**Selected passage:**
It's getting worse:
- Slashdot: Ray LaHood et al want to digitally enforce the "distracted driving problem."
- Gizmodo: Only 3 percent of Americans think it should be legal to text and drive.
- Wall Street Journal: NYC cracks down on cabbies on cellphones.
- Why do Americans have such a hard-on for telling others what to do? Is the whole world this holier than thou?
- NYC: help me understand where exactly cabbies are supposed to pull over.
- Our drivers exams are some of the easiest in the world...
- We start playing bumper cars at the first sign of precipitation...
- Left lane blocking, the rudest faux pas imaginable in the civilized world, is de rigeur in the US.
LaHood's proposed solution to this newly invented epidemic? There's an app for that. Don't worry, it's for your own good. Companies are popping up left and right advertising GPS-based phone-disabling apps for smartphones (some examples: ZoomSafer, CellControl, iZup). Makes you wonder who lobbied for all this it's good for you nonsense in the first place doesn't it?
Also remember, anytime you install anything on your smartphone (or anything for that matter), it just might be a trojan horse...

**Records provided:**
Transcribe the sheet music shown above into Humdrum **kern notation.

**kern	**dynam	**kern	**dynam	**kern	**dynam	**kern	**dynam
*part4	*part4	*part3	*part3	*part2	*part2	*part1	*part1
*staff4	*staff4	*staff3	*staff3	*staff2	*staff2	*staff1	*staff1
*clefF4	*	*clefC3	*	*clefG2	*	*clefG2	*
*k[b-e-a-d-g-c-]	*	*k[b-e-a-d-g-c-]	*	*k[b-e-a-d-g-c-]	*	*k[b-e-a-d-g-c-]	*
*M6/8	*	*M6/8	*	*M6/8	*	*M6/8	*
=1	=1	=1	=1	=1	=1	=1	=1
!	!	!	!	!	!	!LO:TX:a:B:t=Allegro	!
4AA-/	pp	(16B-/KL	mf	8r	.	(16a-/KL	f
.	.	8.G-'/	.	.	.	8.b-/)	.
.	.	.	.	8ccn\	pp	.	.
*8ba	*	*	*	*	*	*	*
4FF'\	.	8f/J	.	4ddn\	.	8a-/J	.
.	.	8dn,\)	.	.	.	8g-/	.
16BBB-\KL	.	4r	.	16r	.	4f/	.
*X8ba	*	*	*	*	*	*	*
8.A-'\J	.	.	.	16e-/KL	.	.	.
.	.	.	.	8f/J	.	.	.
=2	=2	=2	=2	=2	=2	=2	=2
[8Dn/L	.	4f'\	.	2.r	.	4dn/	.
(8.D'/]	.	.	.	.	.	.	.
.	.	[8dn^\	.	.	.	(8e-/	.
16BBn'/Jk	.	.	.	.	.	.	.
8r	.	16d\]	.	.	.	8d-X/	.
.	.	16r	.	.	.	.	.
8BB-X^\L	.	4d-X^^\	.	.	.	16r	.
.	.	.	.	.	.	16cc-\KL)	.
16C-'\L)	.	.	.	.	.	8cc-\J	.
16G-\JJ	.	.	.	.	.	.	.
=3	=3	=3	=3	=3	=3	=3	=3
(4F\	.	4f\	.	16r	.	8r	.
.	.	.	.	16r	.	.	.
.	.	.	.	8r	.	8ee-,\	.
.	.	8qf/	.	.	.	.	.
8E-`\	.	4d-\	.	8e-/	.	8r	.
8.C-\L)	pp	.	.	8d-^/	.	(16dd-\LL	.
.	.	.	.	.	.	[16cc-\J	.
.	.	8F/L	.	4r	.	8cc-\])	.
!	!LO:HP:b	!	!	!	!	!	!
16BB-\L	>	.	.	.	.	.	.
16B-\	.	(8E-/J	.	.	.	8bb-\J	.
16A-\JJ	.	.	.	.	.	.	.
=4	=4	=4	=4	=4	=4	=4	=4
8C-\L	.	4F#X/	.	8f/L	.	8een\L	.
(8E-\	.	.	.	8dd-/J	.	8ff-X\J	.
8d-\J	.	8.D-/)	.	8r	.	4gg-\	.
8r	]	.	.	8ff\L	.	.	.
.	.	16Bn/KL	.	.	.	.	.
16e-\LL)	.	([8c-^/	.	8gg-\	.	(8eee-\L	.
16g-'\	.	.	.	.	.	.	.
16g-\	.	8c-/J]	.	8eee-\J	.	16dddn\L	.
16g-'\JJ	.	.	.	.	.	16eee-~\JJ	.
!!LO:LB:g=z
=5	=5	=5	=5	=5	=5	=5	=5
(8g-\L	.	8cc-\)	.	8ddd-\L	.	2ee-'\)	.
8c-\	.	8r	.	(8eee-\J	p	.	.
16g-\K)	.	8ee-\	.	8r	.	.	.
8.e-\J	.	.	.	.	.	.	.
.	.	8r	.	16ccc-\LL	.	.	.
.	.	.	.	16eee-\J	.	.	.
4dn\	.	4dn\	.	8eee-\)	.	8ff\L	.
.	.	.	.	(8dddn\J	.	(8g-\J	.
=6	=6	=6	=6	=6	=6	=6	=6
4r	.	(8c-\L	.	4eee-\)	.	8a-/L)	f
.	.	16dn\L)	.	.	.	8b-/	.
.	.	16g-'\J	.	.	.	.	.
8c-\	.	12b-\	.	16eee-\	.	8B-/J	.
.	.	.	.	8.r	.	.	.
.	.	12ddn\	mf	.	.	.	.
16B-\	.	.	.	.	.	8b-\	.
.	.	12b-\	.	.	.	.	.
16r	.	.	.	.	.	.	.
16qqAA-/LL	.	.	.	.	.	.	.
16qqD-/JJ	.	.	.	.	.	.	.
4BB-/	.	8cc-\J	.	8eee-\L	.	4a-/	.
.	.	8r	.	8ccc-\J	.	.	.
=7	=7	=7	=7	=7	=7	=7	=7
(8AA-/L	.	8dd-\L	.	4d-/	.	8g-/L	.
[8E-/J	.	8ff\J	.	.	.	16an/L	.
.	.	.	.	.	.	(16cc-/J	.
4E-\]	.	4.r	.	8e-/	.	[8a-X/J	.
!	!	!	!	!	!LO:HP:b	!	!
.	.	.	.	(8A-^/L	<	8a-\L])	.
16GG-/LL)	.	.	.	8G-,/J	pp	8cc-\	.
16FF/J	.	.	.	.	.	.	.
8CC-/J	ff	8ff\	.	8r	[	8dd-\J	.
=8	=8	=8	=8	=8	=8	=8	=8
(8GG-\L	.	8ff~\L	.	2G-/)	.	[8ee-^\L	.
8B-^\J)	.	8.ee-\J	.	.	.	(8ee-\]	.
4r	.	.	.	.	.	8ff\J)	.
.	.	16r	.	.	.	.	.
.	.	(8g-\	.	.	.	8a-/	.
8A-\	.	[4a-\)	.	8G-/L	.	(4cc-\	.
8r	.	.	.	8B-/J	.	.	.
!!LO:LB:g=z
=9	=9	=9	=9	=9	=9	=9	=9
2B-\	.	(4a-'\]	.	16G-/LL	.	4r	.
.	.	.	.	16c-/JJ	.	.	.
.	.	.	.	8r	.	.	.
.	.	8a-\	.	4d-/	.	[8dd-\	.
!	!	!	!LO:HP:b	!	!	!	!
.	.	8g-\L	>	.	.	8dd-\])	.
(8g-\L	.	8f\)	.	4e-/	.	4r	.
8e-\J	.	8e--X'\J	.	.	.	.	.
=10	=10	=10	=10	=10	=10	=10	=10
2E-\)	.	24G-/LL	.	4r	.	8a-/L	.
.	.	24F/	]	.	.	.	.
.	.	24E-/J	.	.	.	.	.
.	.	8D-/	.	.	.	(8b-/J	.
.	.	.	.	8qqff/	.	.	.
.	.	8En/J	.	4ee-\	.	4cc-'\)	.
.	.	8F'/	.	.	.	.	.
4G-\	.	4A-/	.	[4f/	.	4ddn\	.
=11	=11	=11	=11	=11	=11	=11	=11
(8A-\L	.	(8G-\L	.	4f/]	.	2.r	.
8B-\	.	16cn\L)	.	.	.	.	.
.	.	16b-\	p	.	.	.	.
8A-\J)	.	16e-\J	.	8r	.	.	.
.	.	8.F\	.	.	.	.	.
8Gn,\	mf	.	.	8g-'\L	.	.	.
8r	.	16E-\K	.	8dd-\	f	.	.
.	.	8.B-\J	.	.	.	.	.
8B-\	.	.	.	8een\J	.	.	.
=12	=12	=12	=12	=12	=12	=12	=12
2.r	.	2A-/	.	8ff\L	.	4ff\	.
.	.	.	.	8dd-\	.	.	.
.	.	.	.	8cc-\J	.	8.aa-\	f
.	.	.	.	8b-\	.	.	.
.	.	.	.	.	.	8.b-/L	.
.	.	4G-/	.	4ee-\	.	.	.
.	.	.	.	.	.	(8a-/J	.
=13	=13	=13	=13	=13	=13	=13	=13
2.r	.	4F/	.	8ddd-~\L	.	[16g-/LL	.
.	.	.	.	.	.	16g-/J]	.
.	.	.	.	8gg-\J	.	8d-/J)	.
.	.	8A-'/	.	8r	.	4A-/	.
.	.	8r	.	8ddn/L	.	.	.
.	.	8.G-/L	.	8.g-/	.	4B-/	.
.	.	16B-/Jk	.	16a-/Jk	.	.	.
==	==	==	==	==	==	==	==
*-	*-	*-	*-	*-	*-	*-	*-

**What this exercise asks:**
a – Restate the part of the distracted driving post that opens with the words "- NYC: help" and closes with "place doesn't it?", swapping "drivers exams" for "driving tests".
b – Translate this sentence from the distracted driving post into French: "Companies are popping up left and right advertising GPS-based phone-disabling apps for smartphones (some examples: ZoomSafer, CellControl, iZup)."
c – Extend the post on distracted driving past its last sentence.

**Written responses:**
a –
- NYC: help me understand where exactly cabbies are supposed to pull over.
- Our driving tests are some of the easiest in the world...
- We start playing bumper cars at the first sign of precipitation...
- Left lane blocking, the rudest faux pas imaginable in the civilized world, is de rigeur in the US.
LaHood's proposed solution to this newly invented epidemic? There's an app for that. Don't worry, it's for your own good. Companies are popping up left and right advertising GPS-based phone-disabling apps for smartphones (some examples: ZoomSafer, CellControl, iZup). Makes you wonder who lobbied for all this it's good for you nonsense in the first place doesn't it?

b – Des entreprises surgissent de toutes parts, vantant des applications de blocage de téléphone basées sur le GPS pour smartphones (quelques exemples : ZoomSafer, CellControl, iZup).

c –
On another note, I'm in Helsinki, Finland this week, and took a cab ride across town a couple days ago right after their first snowstorm of the year. I think the cab driver drove faster than I remembered the others driving in the dry - Finns are all rally drivers at heart I guess. As he navigated his Volvo touring down the highway at 100km/h in the fresh snow, occasionally dialing in opposite lock with his left hand, he continued nonchalantly typing inputs on the taxi-information touch screen using his right. Distracted? LaHood would think so. Able to drive 10x better than most Americans could dream of with their hands at 10 and 2 and all their energy focused on the task at hand? Believe it...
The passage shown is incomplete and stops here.